General setup notes:
--------------------

I use one single setup on one harddrive.

This setup as it is now is intended to compare different hardware
platforms.  I just connect my standard installation to a new machine
and run the suite.  It is not yet suitable to compare different
versions of the base OS, much less to compare different OSes.

I apologize for not having made a more general suite so far.  It is
planned.  However, this is very hard work and I use this
fixed-installation suite for now until I am more confident what kind
of tests are useful in first place.


Current standard setup:
-----------------------

- FreeBSD-6.0-beta5
- ports tree from FreeBSD-6.0-beta2.  All applications from this tree
- no CPU-specific compilation flags
- custom kernels with internal tests turned off
- malloc debug turned off
- Linux compilations done in linux-base-8 and linux-dev-8

One run through the suite takes approximately 8 hours on a 2.6 GHz
AMD64 machine.

For multi-process or multi-core machines the same kernel with SMP
turned on is used.


Future outlook on this suite:
-----------------------------

Once I stabilize the tests and seperate the useful from the useless
ones, I will change the script to be more general.

First I will change it so that you can run it on any FreeBSD version
(to monitor kernel changes' effect on performance).

Then I will isolate those tests that can be run on non-FreeBSD
so that you can run it on other Unixes.

Note however that the suite relies on gcc pretty heavily.  In
addition, Linux versions differ in compilation speed due to the fact
that the grade of insanity when expanding the glibc include files
varies.  It will always be required to compare different OS kernels by
dragging around a complete chroot environment containing the reference
compiler, including libs and include files.

(of course you can opt to test a different compiler, but using a
different compiler and kernel at the same time will be nonsense)


Various details
---------------

This suite is careful not to run tests too close after another, to
avoid that delayed effects influence followup tests.  An example is
that after a `make clean` or other deleting operations there is a sync
and a wait to make sure that softupdates don't kick in when we already
run a new timed test.

For the parallel tests the suite is careful to make sure no old
background loops are around when new tests start.  This is the most
tricky part of the suite, BTW.

This suite is a first-class hardware and overclocking test.  Prime95
is pale in comparision.


Why do I use user CPU time, not user+sys?
-----------------------------------------

Because the SMP kernel running on a SMP machine causes higher sys
values for equally fast CPUs, even when just one program is running.
It actually causes slightly higher user values, too (from cache
trashing when choosing a different CPU) but that is minor.  To use
user+sys I would have to run the single-threaded kernel for
single-threaded benchmarks.  That costs a lot of time, basically twice
as much.  Since user and user+sys for the same kernel correlate
precisely (from what I have seen) it is better to just take user and
spend the time which would be required for a second run to test
something actually different.


Graphs and charting
-------------------

The graphs are made with the pycharts package, writing Python programs
from a Perl script (these fools had to use indendations for block
boundaries - why?
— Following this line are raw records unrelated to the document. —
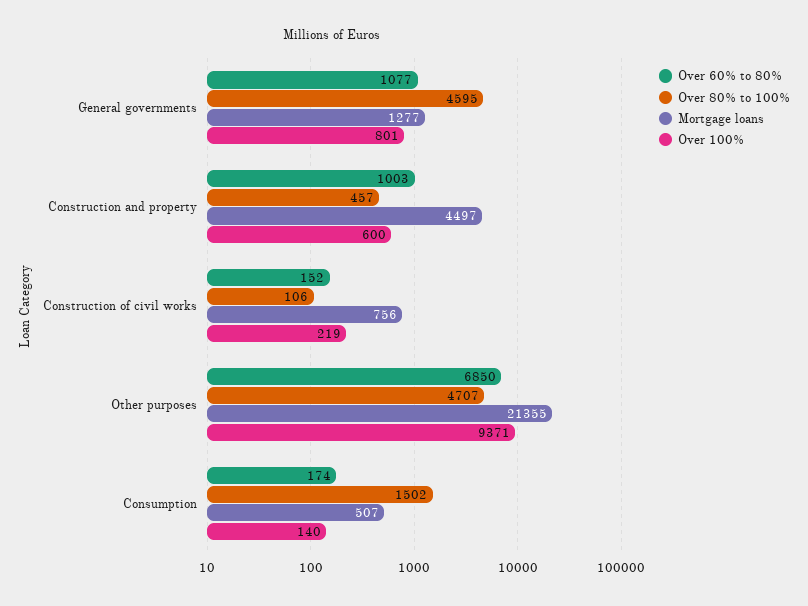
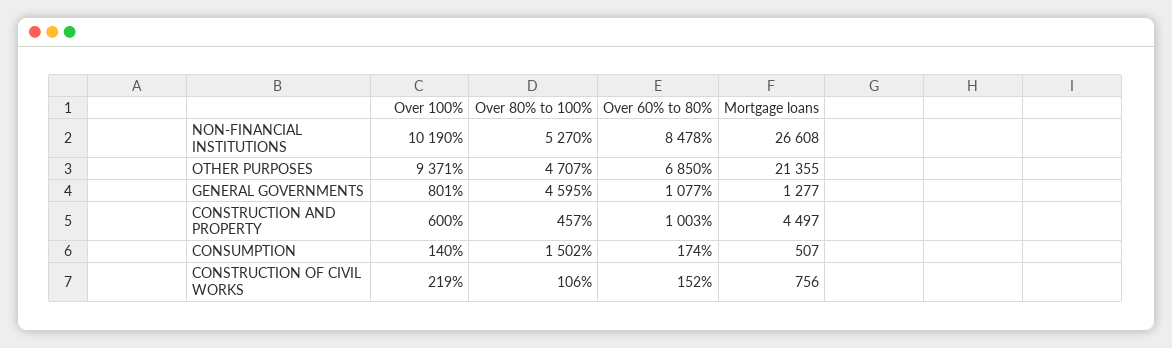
  {
    "Over 60% to 80%": {
      "General governments": 1077,
      "Construction and property": 1003,
      "Construction of civil works": 152,
      "Other purposes": 6850,
-     "Consumption": 174
+     "Consumption": 174,
+     "NON-FINANCIAL INSTITUTIONS": 8478
    },
    "Over 80% to 100%": {
      "General governments": 4595,
      "Construction and property": 457,
      "Construction of civil works": 106,
      "Other purposes": 4707,
-     "Consumption": 1502
+     "Consumption": 1502,
+     "NON-FINANCIAL INSTITUTIONS": 5270
    },
    "Mortgage loans": {
      "General governments": 1277,
      "Construction and property": 4497,
      "Construction of civil works": 756,
      "Other purposes": 21355,
-     "Consumption": 507
+     "Consumption": 507,
+     "NON-FINANCIAL INSTITUTIONS": 26608
    },
    "Over 100%": {
      "General governments": 801,
      "Construction and property": 600,
      "Construction of civil works": 219,
      "Other purposes": 9371,
-     "Consumption": 140
+     "Consumption": 140,
+     "NON-FINANCIAL INSTITUTIONS": 10190
    }
  }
Anyway...).

All results are normalized to one reference machine, which is set to
100.

Charts usually come in an unlimited variant and in one variant which
concentrates on the area around 100 (the "cutoff" variant).
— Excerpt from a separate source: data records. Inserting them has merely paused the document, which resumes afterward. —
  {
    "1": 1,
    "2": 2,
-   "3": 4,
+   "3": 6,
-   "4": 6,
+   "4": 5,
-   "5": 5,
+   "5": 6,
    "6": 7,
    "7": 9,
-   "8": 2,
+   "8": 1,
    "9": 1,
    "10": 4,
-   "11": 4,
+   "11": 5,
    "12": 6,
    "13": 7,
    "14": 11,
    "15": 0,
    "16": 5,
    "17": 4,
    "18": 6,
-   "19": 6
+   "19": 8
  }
Charts are made for wall clock time and for user CPU time.

Parallel tests are usually not reported in the user CPU time charts.
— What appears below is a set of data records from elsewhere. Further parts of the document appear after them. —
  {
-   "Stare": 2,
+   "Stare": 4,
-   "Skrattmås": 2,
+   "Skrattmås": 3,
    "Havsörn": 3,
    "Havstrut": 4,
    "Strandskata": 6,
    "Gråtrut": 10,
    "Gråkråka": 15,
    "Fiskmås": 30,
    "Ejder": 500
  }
The charting script builds an average of all values that it finds for
one given platform in the results file.  It then goes over the values
a second time and kicks out all values that are out of bounds.  For
now, values are considered out of bounds if they are > 2 < 0.5 of the
first average (including themself, so this test is really not that
hard).  I will tighten that up after I clean up my results so far.